■ **Exercise material**
++++++++++++++++++++

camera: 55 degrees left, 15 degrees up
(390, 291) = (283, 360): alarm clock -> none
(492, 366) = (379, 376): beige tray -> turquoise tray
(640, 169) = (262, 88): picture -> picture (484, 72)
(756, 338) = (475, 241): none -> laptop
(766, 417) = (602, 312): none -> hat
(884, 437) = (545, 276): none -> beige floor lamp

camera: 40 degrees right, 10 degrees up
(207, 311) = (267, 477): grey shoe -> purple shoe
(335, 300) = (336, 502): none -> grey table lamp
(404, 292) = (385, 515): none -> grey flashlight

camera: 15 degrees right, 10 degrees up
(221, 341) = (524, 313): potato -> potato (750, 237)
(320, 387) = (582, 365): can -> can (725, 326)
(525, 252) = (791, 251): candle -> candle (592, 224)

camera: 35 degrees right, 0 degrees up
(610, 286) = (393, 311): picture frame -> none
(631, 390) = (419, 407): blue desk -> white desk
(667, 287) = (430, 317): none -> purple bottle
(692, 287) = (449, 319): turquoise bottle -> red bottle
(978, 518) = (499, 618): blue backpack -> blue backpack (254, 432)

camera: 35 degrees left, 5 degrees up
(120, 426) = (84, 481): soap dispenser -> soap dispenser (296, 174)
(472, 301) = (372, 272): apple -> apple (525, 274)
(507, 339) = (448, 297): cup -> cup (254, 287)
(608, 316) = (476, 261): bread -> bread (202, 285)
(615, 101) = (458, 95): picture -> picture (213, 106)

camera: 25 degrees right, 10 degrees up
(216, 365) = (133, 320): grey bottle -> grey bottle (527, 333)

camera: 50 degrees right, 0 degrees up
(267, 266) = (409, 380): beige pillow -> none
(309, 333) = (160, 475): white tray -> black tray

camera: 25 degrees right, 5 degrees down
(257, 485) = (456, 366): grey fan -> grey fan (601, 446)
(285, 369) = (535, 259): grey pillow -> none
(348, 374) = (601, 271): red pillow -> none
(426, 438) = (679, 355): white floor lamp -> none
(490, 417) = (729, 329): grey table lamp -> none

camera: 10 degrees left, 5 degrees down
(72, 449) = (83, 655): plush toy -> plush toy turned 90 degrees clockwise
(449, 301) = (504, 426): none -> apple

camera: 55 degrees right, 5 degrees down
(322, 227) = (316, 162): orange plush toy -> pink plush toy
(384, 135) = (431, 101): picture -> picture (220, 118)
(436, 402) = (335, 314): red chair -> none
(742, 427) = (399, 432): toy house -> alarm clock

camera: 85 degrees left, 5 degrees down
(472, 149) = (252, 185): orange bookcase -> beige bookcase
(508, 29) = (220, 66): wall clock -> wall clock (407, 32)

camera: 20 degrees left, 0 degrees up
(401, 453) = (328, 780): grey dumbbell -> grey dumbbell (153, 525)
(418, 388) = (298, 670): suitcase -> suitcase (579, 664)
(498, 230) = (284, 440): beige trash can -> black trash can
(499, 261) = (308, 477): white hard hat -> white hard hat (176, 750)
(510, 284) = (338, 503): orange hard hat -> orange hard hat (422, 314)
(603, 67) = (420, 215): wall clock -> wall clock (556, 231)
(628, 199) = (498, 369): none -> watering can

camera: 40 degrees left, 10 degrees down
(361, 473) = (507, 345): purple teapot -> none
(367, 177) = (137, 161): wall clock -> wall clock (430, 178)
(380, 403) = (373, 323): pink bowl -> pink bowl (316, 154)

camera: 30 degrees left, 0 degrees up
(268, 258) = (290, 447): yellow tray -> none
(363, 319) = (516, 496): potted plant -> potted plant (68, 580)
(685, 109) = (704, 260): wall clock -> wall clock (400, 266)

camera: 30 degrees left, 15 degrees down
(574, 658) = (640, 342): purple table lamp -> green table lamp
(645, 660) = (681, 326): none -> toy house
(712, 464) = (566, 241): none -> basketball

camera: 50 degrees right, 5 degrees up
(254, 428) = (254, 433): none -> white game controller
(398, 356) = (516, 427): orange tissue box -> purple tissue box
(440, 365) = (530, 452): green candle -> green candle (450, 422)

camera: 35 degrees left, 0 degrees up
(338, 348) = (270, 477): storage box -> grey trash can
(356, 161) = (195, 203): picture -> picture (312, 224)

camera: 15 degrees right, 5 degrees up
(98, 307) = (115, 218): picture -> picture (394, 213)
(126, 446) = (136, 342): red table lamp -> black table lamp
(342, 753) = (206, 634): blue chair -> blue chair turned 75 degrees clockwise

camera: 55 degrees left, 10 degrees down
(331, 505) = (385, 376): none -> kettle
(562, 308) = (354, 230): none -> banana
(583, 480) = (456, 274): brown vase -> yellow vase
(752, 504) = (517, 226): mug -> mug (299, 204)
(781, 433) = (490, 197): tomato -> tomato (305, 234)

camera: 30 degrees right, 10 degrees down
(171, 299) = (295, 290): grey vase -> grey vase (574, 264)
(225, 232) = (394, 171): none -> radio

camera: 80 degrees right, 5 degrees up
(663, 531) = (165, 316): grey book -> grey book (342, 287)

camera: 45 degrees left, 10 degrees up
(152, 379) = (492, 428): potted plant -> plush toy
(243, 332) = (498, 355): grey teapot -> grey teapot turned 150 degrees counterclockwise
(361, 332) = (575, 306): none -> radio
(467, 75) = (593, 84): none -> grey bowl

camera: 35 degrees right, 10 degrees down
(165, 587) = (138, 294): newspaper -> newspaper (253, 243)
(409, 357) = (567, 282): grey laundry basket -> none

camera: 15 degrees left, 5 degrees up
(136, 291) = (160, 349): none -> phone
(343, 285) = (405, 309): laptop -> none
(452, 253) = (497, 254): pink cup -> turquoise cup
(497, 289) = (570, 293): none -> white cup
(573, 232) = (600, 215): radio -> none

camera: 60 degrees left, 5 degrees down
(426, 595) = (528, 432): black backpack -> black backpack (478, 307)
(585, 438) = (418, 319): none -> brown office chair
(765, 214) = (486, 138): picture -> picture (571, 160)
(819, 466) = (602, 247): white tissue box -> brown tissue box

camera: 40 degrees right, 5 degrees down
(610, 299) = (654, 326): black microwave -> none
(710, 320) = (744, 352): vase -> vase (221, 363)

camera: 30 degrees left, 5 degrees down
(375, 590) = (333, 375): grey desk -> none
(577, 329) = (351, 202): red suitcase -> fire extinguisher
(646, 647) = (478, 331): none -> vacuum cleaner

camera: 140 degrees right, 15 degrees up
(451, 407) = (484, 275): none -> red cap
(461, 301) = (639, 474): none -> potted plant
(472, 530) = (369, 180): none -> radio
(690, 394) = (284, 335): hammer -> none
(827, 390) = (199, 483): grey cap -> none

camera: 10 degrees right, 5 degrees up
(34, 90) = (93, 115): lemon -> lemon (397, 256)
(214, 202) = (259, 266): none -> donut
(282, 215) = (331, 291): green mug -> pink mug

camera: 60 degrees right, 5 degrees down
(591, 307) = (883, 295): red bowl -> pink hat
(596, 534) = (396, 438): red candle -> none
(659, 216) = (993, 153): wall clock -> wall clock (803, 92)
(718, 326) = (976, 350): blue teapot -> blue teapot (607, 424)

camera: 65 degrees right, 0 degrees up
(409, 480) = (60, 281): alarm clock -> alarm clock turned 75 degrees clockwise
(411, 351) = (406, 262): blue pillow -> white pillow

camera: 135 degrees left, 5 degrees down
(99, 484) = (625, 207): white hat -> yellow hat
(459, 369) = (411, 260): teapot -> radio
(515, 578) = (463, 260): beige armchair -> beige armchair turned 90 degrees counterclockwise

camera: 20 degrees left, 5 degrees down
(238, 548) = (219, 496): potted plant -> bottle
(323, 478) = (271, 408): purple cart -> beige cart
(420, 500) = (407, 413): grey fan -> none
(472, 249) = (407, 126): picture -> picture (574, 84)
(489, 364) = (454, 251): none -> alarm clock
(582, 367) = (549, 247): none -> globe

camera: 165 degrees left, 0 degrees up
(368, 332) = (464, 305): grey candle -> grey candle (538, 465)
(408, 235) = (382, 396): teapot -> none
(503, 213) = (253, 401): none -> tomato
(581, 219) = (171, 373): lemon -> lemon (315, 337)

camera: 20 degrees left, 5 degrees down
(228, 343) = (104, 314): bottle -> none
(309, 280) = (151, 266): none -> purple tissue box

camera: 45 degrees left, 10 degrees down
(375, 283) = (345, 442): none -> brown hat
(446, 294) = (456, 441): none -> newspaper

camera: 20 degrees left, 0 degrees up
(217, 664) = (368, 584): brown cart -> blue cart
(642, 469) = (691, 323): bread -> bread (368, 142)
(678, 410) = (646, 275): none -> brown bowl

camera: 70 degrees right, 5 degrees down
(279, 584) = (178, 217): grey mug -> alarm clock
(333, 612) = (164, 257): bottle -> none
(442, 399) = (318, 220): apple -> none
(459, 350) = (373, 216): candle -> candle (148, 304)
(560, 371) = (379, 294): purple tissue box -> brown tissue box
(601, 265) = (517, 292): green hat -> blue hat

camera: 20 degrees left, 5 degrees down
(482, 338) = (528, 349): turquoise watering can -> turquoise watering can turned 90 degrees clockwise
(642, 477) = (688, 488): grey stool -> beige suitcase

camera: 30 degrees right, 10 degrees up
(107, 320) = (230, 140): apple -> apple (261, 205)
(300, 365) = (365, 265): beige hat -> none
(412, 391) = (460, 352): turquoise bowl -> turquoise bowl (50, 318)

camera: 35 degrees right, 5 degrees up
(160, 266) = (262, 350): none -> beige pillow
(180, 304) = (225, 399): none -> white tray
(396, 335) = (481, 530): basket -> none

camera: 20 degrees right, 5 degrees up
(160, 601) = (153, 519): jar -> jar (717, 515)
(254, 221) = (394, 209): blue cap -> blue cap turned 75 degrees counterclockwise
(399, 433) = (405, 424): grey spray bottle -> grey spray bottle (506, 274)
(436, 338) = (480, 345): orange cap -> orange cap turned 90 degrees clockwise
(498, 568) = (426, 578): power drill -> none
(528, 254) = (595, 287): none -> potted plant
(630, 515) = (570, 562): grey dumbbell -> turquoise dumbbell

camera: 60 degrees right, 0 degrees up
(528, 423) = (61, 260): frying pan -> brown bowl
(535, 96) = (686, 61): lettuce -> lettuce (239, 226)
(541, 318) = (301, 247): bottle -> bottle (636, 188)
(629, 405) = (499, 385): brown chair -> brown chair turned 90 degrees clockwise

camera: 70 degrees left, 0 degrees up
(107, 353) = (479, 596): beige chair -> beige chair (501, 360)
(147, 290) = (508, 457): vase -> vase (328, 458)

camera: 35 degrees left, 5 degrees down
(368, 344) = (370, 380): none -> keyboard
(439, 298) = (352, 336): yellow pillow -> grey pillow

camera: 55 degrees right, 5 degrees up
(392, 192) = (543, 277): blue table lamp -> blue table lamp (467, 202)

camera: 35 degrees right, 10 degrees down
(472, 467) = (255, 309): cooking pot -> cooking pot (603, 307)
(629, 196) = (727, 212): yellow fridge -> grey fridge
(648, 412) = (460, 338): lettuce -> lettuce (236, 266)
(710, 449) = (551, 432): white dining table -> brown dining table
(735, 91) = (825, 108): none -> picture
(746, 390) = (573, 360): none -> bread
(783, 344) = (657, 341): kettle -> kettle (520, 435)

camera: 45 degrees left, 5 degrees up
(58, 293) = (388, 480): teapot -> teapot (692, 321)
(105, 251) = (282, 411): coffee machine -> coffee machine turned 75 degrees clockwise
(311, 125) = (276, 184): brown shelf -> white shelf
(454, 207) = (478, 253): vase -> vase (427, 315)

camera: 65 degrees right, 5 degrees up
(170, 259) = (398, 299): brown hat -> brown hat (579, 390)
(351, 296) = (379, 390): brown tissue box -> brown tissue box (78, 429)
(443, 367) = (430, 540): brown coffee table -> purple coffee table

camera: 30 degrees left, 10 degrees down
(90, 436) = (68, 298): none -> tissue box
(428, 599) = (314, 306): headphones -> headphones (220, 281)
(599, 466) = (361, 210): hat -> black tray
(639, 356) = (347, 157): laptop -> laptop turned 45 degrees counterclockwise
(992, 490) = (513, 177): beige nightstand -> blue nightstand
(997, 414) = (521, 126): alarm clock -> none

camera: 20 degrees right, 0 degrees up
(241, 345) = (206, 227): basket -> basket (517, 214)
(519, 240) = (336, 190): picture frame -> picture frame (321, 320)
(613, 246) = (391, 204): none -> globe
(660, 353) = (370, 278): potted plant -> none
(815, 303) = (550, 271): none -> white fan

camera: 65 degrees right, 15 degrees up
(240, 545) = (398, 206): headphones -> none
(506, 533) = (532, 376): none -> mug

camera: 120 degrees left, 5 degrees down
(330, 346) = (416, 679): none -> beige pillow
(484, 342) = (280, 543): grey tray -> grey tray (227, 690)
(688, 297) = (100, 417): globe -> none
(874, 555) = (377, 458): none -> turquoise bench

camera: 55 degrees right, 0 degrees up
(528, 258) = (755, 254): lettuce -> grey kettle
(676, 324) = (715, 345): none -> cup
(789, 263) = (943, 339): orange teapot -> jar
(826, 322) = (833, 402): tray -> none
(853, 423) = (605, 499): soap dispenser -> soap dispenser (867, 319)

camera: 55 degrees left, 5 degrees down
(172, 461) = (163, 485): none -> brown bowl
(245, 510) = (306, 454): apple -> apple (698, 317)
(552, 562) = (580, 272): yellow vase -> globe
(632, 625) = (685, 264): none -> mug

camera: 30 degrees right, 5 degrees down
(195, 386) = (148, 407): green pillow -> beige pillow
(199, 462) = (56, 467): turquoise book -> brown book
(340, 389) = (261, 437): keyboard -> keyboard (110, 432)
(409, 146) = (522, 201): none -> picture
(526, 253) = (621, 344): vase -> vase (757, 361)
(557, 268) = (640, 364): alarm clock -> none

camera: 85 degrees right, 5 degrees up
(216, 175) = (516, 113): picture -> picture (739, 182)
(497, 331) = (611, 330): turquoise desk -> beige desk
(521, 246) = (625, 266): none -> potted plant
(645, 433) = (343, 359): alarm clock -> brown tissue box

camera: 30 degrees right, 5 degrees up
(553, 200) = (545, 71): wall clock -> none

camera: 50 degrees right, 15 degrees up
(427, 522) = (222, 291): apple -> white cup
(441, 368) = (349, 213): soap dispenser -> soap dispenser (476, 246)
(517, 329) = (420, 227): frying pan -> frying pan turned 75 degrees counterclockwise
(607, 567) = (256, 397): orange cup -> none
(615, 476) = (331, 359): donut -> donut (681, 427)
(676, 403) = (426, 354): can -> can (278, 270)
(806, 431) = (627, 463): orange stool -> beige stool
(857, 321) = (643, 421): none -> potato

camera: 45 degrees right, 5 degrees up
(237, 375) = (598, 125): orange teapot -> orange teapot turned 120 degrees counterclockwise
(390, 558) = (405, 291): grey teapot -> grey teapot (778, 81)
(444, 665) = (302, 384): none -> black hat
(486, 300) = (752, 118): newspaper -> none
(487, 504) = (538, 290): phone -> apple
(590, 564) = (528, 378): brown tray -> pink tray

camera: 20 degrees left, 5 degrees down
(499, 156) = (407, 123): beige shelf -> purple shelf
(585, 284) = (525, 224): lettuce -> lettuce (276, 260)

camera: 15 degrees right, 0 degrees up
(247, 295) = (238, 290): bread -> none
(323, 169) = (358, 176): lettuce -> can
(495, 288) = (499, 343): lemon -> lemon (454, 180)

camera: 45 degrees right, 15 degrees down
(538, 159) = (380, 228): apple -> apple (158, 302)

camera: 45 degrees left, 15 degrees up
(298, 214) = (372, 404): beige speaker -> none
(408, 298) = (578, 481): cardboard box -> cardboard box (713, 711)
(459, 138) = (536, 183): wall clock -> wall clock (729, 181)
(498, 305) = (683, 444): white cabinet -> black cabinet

++++++++++++++++++++

■ **What to work on**
Wherever a line in the data above contains the word "laptop", copy that line.

■ **Answer box**
(756, 338) = (475, 241): none -> laptop
(343, 285) = (405, 309): laptop -> none
(639, 356) = (347, 157): laptop -> laptop turned 45 degrees counterclockwise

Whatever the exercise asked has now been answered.